Apart from Camaguey, some accounts disseminated on social networks say that on Monday, contrary to what was reported by the official press, which spoke of a “failed skirmish,” protests continued in several places like Guines, Parraga y Arroyo Naranjo, in Havana, or Jovellanos, Matanzas province.

In Guinera, a marginal neighborhood in the capital, it was striking that a housewife was looking after the protesters. “Look out, look out for the rear!” she warned them.

The peace in which Cuba woke up on Monday, the day after the massive protests against the Government in cities all over the Island, demanding food and medicine and shouting “freedom,” was only a facade.  From early on there arrived to this newspaper the accounts of arrestees who had been taken from their homes in Artemisa.

The agency Efe disseminated images of dozens of women gathered at the police station of Zanja in Havana, to find out the whereabouts of their relatives arrested between Sunday and Monday. The place was calm, however, in the afternoon, as this newspaper confirmed.

There is no official arrest figure, but activists on the Island have shared a list that, for now, includes 115 people.
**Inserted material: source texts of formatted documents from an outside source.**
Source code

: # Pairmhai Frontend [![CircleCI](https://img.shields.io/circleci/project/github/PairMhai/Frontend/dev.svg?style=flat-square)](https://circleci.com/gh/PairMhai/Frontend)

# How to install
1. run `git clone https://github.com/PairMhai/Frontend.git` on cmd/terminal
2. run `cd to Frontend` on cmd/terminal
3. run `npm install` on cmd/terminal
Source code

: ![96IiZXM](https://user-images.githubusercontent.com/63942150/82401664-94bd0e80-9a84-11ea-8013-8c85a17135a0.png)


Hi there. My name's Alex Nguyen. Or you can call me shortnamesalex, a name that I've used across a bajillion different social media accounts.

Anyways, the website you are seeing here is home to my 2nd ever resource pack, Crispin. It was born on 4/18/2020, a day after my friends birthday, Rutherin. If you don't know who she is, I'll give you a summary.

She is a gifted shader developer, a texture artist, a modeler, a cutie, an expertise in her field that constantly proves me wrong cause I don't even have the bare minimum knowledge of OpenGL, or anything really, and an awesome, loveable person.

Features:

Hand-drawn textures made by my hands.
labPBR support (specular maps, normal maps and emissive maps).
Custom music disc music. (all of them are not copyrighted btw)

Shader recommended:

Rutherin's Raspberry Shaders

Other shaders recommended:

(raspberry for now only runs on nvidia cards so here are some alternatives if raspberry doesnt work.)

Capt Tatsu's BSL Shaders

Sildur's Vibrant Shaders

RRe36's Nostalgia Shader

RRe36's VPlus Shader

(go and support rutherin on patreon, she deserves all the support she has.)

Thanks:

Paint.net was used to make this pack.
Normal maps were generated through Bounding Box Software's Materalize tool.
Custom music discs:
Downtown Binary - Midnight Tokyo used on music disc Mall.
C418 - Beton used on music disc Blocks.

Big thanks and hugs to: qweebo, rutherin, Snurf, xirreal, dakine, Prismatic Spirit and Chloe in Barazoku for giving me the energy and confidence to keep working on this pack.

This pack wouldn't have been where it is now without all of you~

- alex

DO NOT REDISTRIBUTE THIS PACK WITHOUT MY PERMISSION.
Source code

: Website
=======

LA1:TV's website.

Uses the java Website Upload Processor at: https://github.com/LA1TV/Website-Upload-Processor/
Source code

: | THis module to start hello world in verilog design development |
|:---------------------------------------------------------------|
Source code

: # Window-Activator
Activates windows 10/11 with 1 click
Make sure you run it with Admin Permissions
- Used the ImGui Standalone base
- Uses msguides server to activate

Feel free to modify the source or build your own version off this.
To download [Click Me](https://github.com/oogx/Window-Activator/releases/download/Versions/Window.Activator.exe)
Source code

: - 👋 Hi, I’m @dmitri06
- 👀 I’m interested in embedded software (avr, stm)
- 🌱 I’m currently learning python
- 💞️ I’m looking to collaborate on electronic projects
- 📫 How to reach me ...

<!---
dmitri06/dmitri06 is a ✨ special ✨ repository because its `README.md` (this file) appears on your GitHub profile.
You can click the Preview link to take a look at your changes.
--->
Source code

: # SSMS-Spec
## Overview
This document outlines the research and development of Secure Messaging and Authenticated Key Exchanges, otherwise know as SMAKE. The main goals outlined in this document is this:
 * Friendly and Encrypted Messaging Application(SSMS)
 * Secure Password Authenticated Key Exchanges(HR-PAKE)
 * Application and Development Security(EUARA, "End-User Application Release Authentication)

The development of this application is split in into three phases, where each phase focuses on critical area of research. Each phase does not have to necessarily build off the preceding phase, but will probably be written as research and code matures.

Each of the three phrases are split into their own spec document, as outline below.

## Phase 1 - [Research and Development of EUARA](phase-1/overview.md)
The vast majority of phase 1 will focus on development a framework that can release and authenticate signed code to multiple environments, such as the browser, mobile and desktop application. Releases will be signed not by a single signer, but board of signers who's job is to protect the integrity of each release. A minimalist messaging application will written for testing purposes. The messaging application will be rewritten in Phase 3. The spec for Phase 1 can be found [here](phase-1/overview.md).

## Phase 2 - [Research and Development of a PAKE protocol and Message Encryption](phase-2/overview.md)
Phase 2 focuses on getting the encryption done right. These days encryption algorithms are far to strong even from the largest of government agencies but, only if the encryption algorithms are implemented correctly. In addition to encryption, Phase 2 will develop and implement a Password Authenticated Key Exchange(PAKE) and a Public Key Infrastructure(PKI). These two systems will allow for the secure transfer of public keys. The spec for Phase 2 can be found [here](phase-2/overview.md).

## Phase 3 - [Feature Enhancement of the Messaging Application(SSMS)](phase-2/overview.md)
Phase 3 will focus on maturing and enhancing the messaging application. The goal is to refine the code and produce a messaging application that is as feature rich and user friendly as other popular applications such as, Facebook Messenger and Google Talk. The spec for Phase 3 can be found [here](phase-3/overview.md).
Among them are prominent activists, artists, and journalists like Jose Daniel Ferrer, leader of the Patriotic Union of Cuba (UNPACU), Manuel Cuesta Morua, Luis Manuel Otero Alcantara, Amaury Pacheco, Camila Acosta, and Henry Constantin.

Many other anonymous Cubans, who did not even participate in the protests, were arrested or beaten for defending protesters from the attacks by the Police and State Security Agents dressed in civilian clothes.

To report their cases, a Facebook group, “DESAPARECIDOS SOSCuba” [SOSCuba DISAPPEARANCES], has started and in a few hours has been filled with posts.

This refutes what President Miguel Diaz-Canel said in his televised appearance Monday morning. “Already they come out with in Cuba that we repress, assassinate,” the appointed president defended himself with visible anger. “Where are the Cuban murders? Where are the disappearances in Cuba?”

Tuesday Havana awoke with little movement on the streets, and the strong police presence is still evident. The Plaza of the Revolution, the heart of power, for example, is shielded by a military operation. The tense calm continues.